A variety of sales and acquisitions were made at Art Toronto—Canada’s largest modern and contemporary art fair—this weekend.
On opening night, a group of Art Gallery of Ontario curators acquired works by Duane Linklater, Rajni Perera and Celia Perrin Sidarous.
Duane Linklater’s boys don’t cry (2017) is a 15-foot-wide textile work made of six hand-dyed panels. It was brought to the fair by Catriona Jeffries of Vancouver. Rajni Perera’s mixed-media work Fresh Air (2019) is the first work by this artist in the AGO collection, and it was acquired from Toronto’s Patel Gallery. Celia Perrin Sidarous’s photograph Assemblage en blue (Sphinx) (2019), acquired at the booth of Parisian Laundry of Montreal, is the third work by Perrin Sidarous to be acquired by the AGO.
Other significant purchases were made by representatives of national corporate collections.
RBC corporate collection curators acquired Daydreaming about Icefishing by Darcie Bernhardt, an emerging artist from Tuktoyaktuk who is just in the process of completing her BFA at NSCAD University. Bernhardt’s work was presented at the fair by the non-profit charity Inuit Art Foundation.
TD Art collected two works by senior Quebec artist Françoise Sullivan—Danse le neige (1948–76) and Rouges No 2 (2010)—both brought to Art Toronto by Montreal’s Galerie Simon Blais. Vancouver artist Angela Teng’s Cosplay (2018), created with crocheted acrylic paint, was acquired from Vancouver’s Equinox Gallery. Mark Igloliorte’s video Eskimo Roll came into the TD collection via Marion Scott Gallery/Robert Kardosh Projects of Vancouver, while two Styrofoam-based works by Caroline Monnet—including Super Tough (2019)—were acquired via Montreal’s Galerie Division.

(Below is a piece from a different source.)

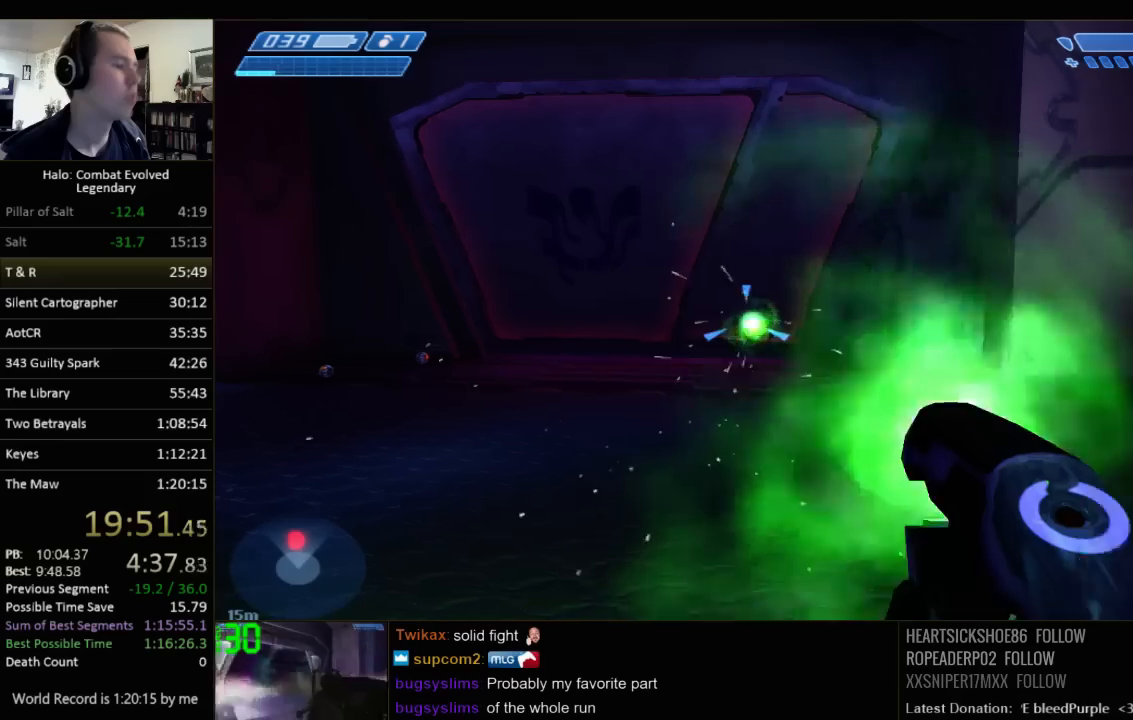
{"keys": [], "mouse": [], "events": []}
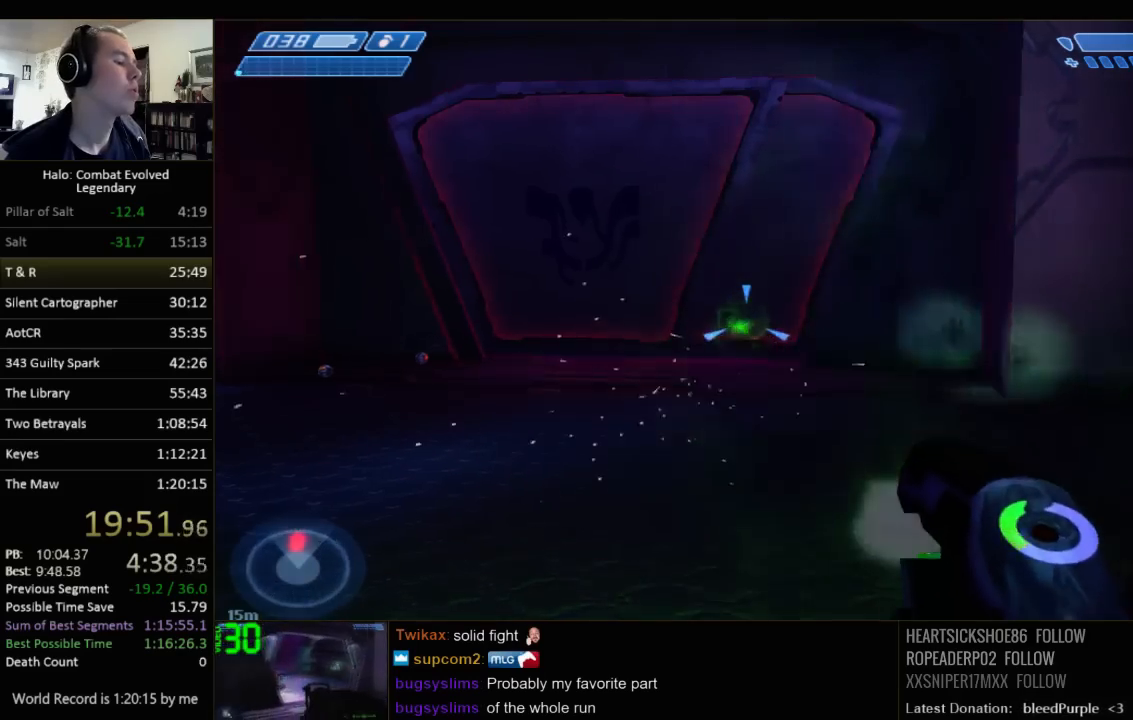
{"keys": ["a", "w"], "mouse": [], "events": [[17, "a", "down"], [250, "a", "up"], [467, "a", "down"], [500, "w", "down"]]}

Scotiabank Fine Art Collection curators confirm that they acquired several new works at the fair, including work by Shaheer Zazai (via Patel Gallery), Blue Republic (via Georgia Scherman of Toronto), Sonny Assu (via Equinox Gallery), Jeanie Riddle (via Galerie Antoine Ertaskiran of Montreal) and Colleen Heslin (via Monte Clark Gallery of Vancouver).

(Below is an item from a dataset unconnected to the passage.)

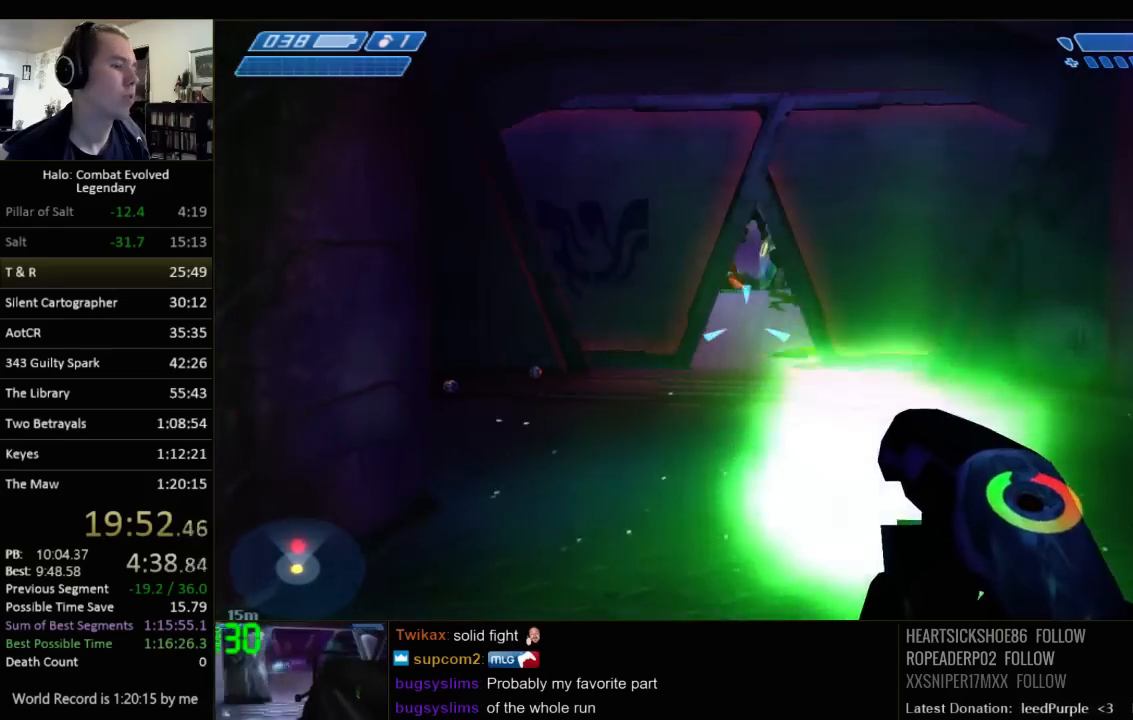
{"keys": [], "mouse": [], "events": [[100, "a", "up"], [100, "w", "up"], [233, "w", "down"], [467, "w", "up"]]}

Canadian Art also reached out to a variety of dealers for sales information.
Galerie Hugues Charbonneau of Montreal reported that art patron Andrew Dunn acquired Three Prototype Bags with Jingle Sach by Maria Hupfield, as well as an installation and video piece that will be on display at Hupfield’s upcoming solo show at the Heard Museum in Phoenix. Charbonneau also said that BMO acquired the photograph Authentique #2 by Moridja Kitenge Banza, the Montreal artist and curator who won first prize at the Dakar Bienniale in 2010. Torys LLP also acquired Alain Paiement’s large photomontage Masses / Particules, an artwork made of 11,000 image fragments representing crowds taken from all continents at mass demonstrations, festivities and sports events.
Patel Gallery said that it placed the first Rajni Perera and Shary Boyle collaboration into a private collection. Patel also sold new works by Sarah Letovsky, Alex Sheriffs, a Kent Monkman drawing and a Kim Dorland painting to private collections.

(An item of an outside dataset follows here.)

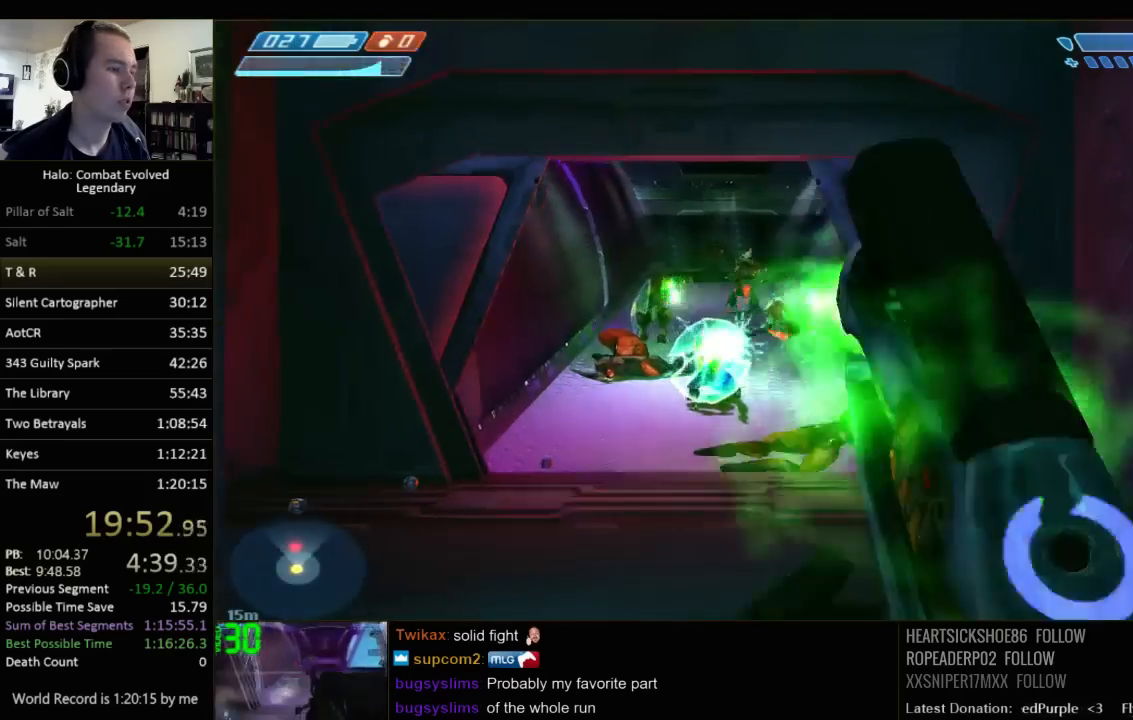
{"keys": ["d"], "mouse": [], "events": [[150, "d", "down"], [183, "s", "down"], [450, "s", "up"]]}
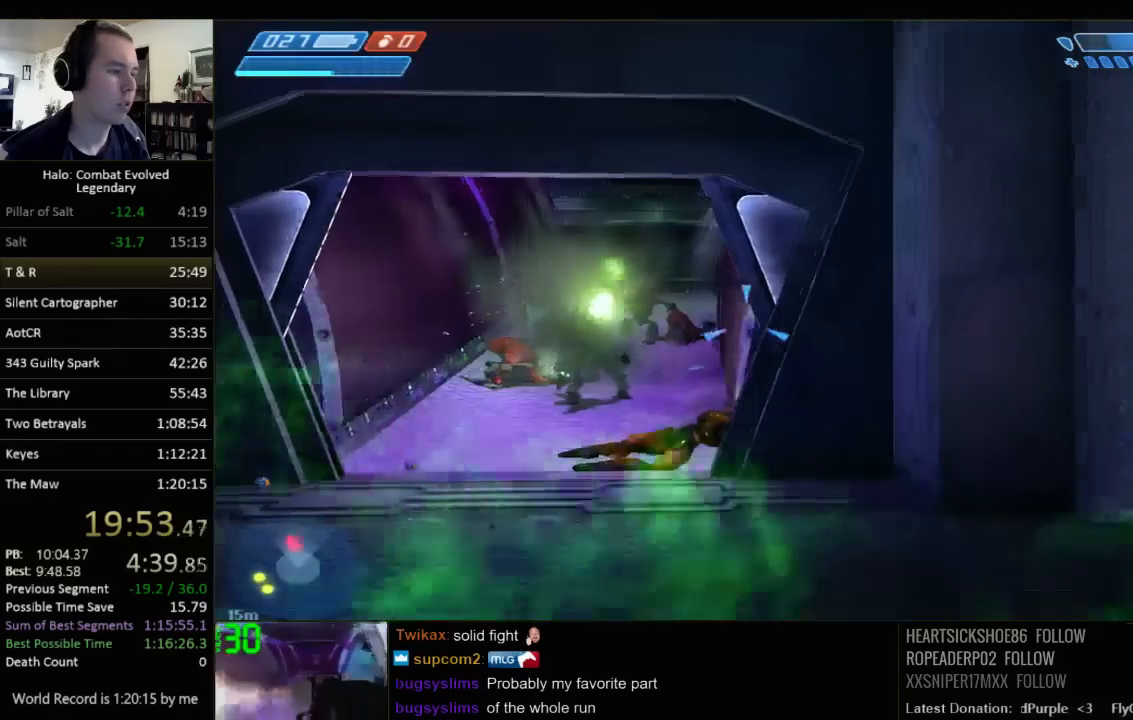
{"keys": ["a"], "mouse": [], "events": [[233, "s", "down"], [300, "d", "up"], [367, "a", "down"], [500, "s", "up"]]}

Jarvis Hall Gallery of Calgary sold out of all the works by Montreal painter Corri-Lynn Tetz that it had brought to the fair. It also sold paintings by Mark Dicey, multiple mixed-media works by current Sobey Art Award finalist Kablusiak and porcelain sculptures by Yvonne Mullock. It was Kablusiak’s and Mullock’s first time showing at Art Toronto.
In addition to selling Mark Igloliorte’s video Eskimo Roll to TD, Marion Scott Gallery/Robert Kardosh Projects also sold a significant textile piece by Janet Nungnik, titled Global Warming.
And in addition to selling a Lise Beaudry photo to TD, Pierre-Francois Oullette art contemporain sold four pieces from Adad Hannah’s Rodin Reworked series, the triptych Ordivician Tide by Meryl McMaster and several The Scream etchings by Kent Monkman.
Unit 17 of Vancouver also sold significant works by Anne Low, Ursula Mayer and Douglas Watt, among others.
This article was corrected on October 30, 2019. The original copy suggested that TD had purchased a Lise Beaudry photo-sculpture from Pierre-François Ouellette art contemporain. In fact, it was a photograph that was purchased.